* Written request:
Turn the lines in the records below into a single numbered list, leaving out any blank lines.

══════════

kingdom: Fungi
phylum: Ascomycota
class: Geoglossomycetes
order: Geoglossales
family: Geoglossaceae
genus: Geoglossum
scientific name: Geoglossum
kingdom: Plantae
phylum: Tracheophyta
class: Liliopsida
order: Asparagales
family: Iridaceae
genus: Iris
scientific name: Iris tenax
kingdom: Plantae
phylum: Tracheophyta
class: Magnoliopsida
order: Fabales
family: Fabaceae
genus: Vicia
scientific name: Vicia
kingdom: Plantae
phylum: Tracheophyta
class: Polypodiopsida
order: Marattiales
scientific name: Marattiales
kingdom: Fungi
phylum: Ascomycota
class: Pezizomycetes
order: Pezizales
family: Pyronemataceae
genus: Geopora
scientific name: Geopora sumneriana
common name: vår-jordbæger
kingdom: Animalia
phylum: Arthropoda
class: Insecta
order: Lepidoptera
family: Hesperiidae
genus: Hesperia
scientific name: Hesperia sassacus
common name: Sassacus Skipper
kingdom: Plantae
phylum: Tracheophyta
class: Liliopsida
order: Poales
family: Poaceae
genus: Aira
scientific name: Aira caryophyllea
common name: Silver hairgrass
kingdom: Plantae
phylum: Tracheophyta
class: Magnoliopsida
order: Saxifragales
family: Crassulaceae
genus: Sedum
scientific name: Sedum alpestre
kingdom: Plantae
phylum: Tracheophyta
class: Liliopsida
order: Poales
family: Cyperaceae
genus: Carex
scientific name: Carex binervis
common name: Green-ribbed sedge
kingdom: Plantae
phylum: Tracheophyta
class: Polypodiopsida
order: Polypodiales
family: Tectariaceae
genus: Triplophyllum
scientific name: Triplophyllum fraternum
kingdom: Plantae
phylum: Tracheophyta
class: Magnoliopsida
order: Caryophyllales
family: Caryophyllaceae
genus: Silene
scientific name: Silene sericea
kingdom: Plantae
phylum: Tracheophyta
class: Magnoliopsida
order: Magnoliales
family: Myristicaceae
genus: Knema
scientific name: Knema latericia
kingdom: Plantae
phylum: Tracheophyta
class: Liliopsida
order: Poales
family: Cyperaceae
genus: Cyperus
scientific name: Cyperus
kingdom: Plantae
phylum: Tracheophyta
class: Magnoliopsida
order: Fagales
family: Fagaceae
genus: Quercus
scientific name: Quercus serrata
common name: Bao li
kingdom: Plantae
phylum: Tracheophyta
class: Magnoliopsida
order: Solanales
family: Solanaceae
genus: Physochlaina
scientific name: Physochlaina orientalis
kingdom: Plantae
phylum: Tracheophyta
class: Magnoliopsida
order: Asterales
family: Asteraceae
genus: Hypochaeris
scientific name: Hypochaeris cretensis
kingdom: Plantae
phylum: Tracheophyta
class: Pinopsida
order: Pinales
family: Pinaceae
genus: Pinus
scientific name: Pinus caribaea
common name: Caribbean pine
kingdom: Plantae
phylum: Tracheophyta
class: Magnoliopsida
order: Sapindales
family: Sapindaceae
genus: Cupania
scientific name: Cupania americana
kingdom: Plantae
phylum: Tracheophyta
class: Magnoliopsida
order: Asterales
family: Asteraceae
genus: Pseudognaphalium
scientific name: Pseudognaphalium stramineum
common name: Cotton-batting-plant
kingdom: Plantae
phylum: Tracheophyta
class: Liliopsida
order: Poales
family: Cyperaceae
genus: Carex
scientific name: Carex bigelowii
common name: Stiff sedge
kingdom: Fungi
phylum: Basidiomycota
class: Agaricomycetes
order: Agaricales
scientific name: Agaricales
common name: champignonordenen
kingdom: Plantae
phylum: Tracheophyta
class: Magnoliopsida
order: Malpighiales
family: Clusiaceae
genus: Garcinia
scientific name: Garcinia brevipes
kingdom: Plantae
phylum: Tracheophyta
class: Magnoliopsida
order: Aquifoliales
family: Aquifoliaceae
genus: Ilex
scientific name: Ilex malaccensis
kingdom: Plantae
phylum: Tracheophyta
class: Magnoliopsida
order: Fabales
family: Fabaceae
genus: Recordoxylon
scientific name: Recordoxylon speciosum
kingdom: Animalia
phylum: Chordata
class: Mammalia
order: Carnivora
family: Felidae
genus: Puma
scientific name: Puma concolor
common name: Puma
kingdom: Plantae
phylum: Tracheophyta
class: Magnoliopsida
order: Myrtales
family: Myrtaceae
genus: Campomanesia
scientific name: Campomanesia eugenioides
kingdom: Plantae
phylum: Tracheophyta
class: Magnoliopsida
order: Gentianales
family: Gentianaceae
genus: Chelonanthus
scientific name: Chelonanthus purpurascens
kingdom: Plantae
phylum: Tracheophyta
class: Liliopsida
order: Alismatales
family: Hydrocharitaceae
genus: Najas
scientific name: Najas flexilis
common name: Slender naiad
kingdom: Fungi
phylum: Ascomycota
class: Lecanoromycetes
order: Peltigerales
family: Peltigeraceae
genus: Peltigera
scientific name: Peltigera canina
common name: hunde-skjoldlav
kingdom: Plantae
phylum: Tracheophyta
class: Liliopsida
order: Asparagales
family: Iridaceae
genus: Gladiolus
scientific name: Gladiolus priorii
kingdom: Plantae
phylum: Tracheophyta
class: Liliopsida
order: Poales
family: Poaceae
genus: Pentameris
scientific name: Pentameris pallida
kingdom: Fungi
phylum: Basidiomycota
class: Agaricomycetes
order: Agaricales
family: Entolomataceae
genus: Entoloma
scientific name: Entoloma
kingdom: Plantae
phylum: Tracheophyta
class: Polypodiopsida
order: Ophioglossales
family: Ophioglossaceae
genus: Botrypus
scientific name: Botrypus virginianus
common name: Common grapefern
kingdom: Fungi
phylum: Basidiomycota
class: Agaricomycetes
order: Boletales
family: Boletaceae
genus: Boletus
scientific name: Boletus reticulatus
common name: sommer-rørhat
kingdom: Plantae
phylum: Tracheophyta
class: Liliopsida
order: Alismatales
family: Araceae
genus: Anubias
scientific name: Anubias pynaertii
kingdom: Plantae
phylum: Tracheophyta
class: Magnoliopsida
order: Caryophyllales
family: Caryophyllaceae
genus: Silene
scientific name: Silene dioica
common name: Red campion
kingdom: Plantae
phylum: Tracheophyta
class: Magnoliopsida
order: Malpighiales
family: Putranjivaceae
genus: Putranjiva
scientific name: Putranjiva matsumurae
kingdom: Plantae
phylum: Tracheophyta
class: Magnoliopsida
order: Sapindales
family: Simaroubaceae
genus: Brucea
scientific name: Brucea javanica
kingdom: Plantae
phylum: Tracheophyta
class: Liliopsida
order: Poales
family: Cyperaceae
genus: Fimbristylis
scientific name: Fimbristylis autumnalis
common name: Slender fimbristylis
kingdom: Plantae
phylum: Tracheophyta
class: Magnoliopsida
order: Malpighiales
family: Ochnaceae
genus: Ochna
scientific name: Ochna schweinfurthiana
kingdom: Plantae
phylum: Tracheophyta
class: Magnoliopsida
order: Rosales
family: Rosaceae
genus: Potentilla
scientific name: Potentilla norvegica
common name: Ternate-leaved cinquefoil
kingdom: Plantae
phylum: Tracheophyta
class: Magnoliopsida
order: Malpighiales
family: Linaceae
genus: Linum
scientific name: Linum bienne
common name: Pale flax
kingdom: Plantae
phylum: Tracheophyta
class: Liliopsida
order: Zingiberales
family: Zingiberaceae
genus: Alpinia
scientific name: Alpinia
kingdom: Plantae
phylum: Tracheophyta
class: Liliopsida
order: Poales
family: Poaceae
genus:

══════════

* Written response:
1. kingdom: Fungi
2. phylum: Ascomycota
3. class: Geoglossomycetes
4. order: Geoglossales
5. family: Geoglossaceae
6. genus: Geoglossum
7. scientific name: Geoglossum
8. kingdom: Plantae
9. phylum: Tracheophyta
10. class: Liliopsida
11. order: Asparagales
12. family: Iridaceae
13. genus: Iris
14. scientific name: Iris tenax
15. kingdom: Plantae
16. phylum: Tracheophyta
17. class: Magnoliopsida
18. order: Fabales
19. family: Fabaceae
20. genus: Vicia
21. scientific name: Vicia
22. kingdom: Plantae
23. phylum: Tracheophyta
24. class: Polypodiopsida
25. order: Marattiales
26. scientific name: Marattiales
27. kingdom: Fungi
28. phylum: Ascomycota
29. class: Pezizomycetes
30. order: Pezizales
31. family: Pyronemataceae
32. genus: Geopora
33. scientific name: Geopora sumneriana
34. common name: vår-jordbæger
35. kingdom: Animalia
36. phylum: Arthropoda
37. class: Insecta
38. order: Lepidoptera
39. family: Hesperiidae
40. genus: Hesperia
41. scientific name: Hesperia sassacus
42. common name: Sassacus Skipper
43. kingdom: Plantae
44. phylum: Tracheophyta
45. class: Liliopsida
46. order: Poales
47. family: Poaceae
48. genus: Aira
49. scientific name: Aira caryophyllea
50. common name: Silver hairgrass
51. kingdom: Plantae
52. phylum: Tracheophyta
53. class: Magnoliopsida
54. order: Saxifragales
55. family: Crassulaceae
56. genus: Sedum
57. scientific name: Sedum alpestre
58. kingdom: Plantae
59. phylum: Tracheophyta
60. class: Liliopsida
61. order: Poales
62. family: Cyperaceae
63. genus: Carex
64. scientific name: Carex binervis
65. common name: Green-ribbed sedge
66. kingdom: Plantae
67. phylum: Tracheophyta
68. class: Polypodiopsida
69. order: Polypodiales
70. family: Tectariaceae
71. genus: Triplophyllum
72. scientific name: Triplophyllum fraternum
73. kingdom: Plantae
74. phylum: Tracheophyta
75. class: Magnoliopsida
76. order: Caryophyllales
77. family: Caryophyllaceae
78. genus: Silene
79. scientific name: Silene sericea
80. kingdom: Plantae
81. phylum: Tracheophyta
82. class: Magnoliopsida
83. order: Magnoliales
84. family: Myristicaceae
85. genus: Knema
86. scientific name: Knema latericia
87. kingdom: Plantae
88. phylum: Tracheophyta
89. class: Liliopsida
90. order: Poales
91. family: Cyperaceae
92. genus: Cyperus
93. scientific name: Cyperus
94. kingdom: Plantae
95. phylum: Tracheophyta
96. class: Magnoliopsida
97. order: Fagales
98. family: Fagaceae
99. genus: Quercus
100. scientific name: Quercus serrata
101. common name: Bao li
102. kingdom: Plantae
103. phylum: Tracheophyta
104. class: Magnoliopsida
105. order: Solanales
106. family: Solanaceae
107. genus: Physochlaina
108. scientific name: Physochlaina orientalis
109. kingdom: Plantae
110. phylum: Tracheophyta
111. class: Magnoliopsida
112. order: Asterales
113. family: Asteraceae
114. genus: Hypochaeris
115. scientific name: Hypochaeris cretensis
116. kingdom: Plantae
117. phylum: Tracheophyta
118. class: Pinopsida
119. order: Pinales
120. family: Pinaceae
121. genus: Pinus
122. scientific name: Pinus caribaea
123. common name: Caribbean pine
124. kingdom: Plantae
125. phylum: Tracheophyta
126. class: Magnoliopsida
127. order: Sapindales
128. family: Sapindaceae
129. genus: Cupania
130. scientific name: Cupania americana
131. kingdom: Plantae
132. phylum: Tracheophyta
133. class: Magnoliopsida
134. order: Asterales
135. family: Asteraceae
136. genus: Pseudognaphalium
137. scientific name: Pseudognaphalium stramineum
138. common name: Cotton-batting-plant
139. kingdom: Plantae
140. phylum: Tracheophyta
141. class: Liliopsida
142. order: Poales
143. family: Cyperaceae
144. genus: Carex
145. scientific name: Carex bigelowii
146. common name: Stiff sedge
147. kingdom: Fungi
148. phylum: Basidiomycota
149. class: Agaricomycetes
150. order: Agaricales
151. scientific name: Agaricales
152. common name: champignonordenen
153. kingdom: Plantae
154. phylum: Tracheophyta
155. class: Magnoliopsida
156. order: Malpighiales
157. family: Clusiaceae
158. genus: Garcinia
159. scientific name: Garcinia brevipes
160. kingdom: Plantae
161. phylum: Tracheophyta
162. class: Magnoliopsida
163. order: Aquifoliales
164. family: Aquifoliaceae
165. genus: Ilex
166. scientific name: Ilex malaccensis
167. kingdom: Plantae
168. phylum: Tracheophyta
169. class: Magnoliopsida
170. order: Fabales
171. family: Fabaceae
172. genus: Recordoxylon
173. scientific name: Recordoxylon speciosum
174. kingdom: Animalia
175. phylum: Chordata
176. class: Mammalia
177. order: Carnivora
178. family: Felidae
179. genus: Puma
180. scientific name: Puma concolor
181. common name: Puma
182. kingdom: Plantae
183. phylum: Tracheophyta
184. class: Magnoliopsida
185. order: Myrtales
186. family: Myrtaceae
187. genus: Campomanesia
188. scientific name: Campomanesia eugenioides
189. kingdom: Plantae
190. phylum: Tracheophyta
191. class: Magnoliopsida
192. order: Gentianales
193. family: Gentianaceae
194. genus: Chelonanthus
195. scientific name: Chelonanthus purpurascens
196. kingdom: Plantae
197. phylum: Tracheophyta
198. class: Liliopsida
199. order: Alismatales
200. family: Hydrocharitaceae
201. genus: Najas
202. scientific name: Najas flexilis
203. common name: Slender naiad
204. kingdom: Fungi
205. phylum: Ascomycota
206. class: Lecanoromycetes
207. order: Peltigerales
208. family: Peltigeraceae
209. genus: Peltigera
210. scientific name: Peltigera canina
211. common name: hunde-skjoldlav
212. kingdom: Plantae
213. phylum: Tracheophyta
214. class: Liliopsida
215. order: Asparagales
216. family: Iridaceae
217. genus: Gladiolus
218. scientific name: Gladiolus priorii
219. kingdom: Plantae
220. phylum: Tracheophyta
221. class: Liliopsida
222. order: Poales
223. family: Poaceae
224. genus: Pentameris
225. scientific name: Pentameris pallida
226. kingdom: Fungi
227. phylum: Basidiomycota
228. class: Agaricomycetes
229. order: Agaricales
230. family: Entolomataceae
231. genus: Entoloma
232. scientific name: Entoloma
233. kingdom: Plantae
234. phylum: Tracheophyta
235. class: Polypodiopsida
236. order: Ophioglossales
237. family: Ophioglossaceae
238. genus: Botrypus
239. scientific name: Botrypus virginianus
240. common name: Common grapefern
241. kingdom: Fungi
242. phylum: Basidiomycota
243. class: Agaricomycetes
244. order: Boletales
245. family: Boletaceae
246. genus: Boletus
247. scientific name: Boletus reticulatus
248. common name: sommer-rørhat
249. kingdom: Plantae
250. phylum: Tracheophyta
251. class: Liliopsida
252. order: Alismatales
253. family: Araceae
254. genus: Anubias
255. scientific name: Anubias pynaertii
256. kingdom: Plantae
257. phylum: Tracheophyta
258. class: Magnoliopsida
259. order: Caryophyllales
260. family: Caryophyllaceae
261. genus: Silene
262. scientific name: Silene dioica
263. common name: Red campion
264. kingdom: Plantae
265. phylum: Tracheophyta
266. class: Magnoliopsida
267. order: Malpighiales
268. family: Putranjivaceae
269. genus: Putranjiva
270. scientific name: Putranjiva matsumurae
271. kingdom: Plantae
272. phylum: Tracheophyta
273. class: Magnoliopsida
274. order: Sapindales
275. family: Simaroubaceae
276. genus: Brucea
277. scientific name: Brucea javanica
278. kingdom: Plantae
279. phylum: Tracheophyta
280. class: Liliopsida
281. order: Poales
282. family: Cyperaceae
283. genus: Fimbristylis
284. scientific name: Fimbristylis autumnalis
285. common name: Slender fimbristylis
286. kingdom: Plantae
287. phylum: Tracheophyta
288. class: Magnoliopsida
289. order: Malpighiales
290. family: Ochnaceae
291. genus: Ochna
292. scientific name: Ochna schweinfurthiana
293. kingdom: Plantae
294. phylum: Tracheophyta
295. class: Magnoliopsida
296. order: Rosales
297. family: Rosaceae
298. genus: Potentilla
299. scientific name: Potentilla norvegica
300. common name: Ternate-leaved cinquefoil
301. kingdom: Plantae
302. phylum: Tracheophyta
303. class: Magnoliopsida
304. order: Malpighiales
305. family: Linaceae
306. genus: Linum
307. scientific name: Linum bienne
308. common name: Pale flax
309. kingdom: Plantae
310. phylum: Tracheophyta
311. class: Liliopsida
312. order: Zingiberales
313. family: Zingiberaceae
314. genus: Alpinia
315. scientific name: Alpinia
316. kingdom: Plantae
317. phylum: Tracheophyta
318. class: Liliopsida
319. order: Poales
320. family: Poaceae
321. genus:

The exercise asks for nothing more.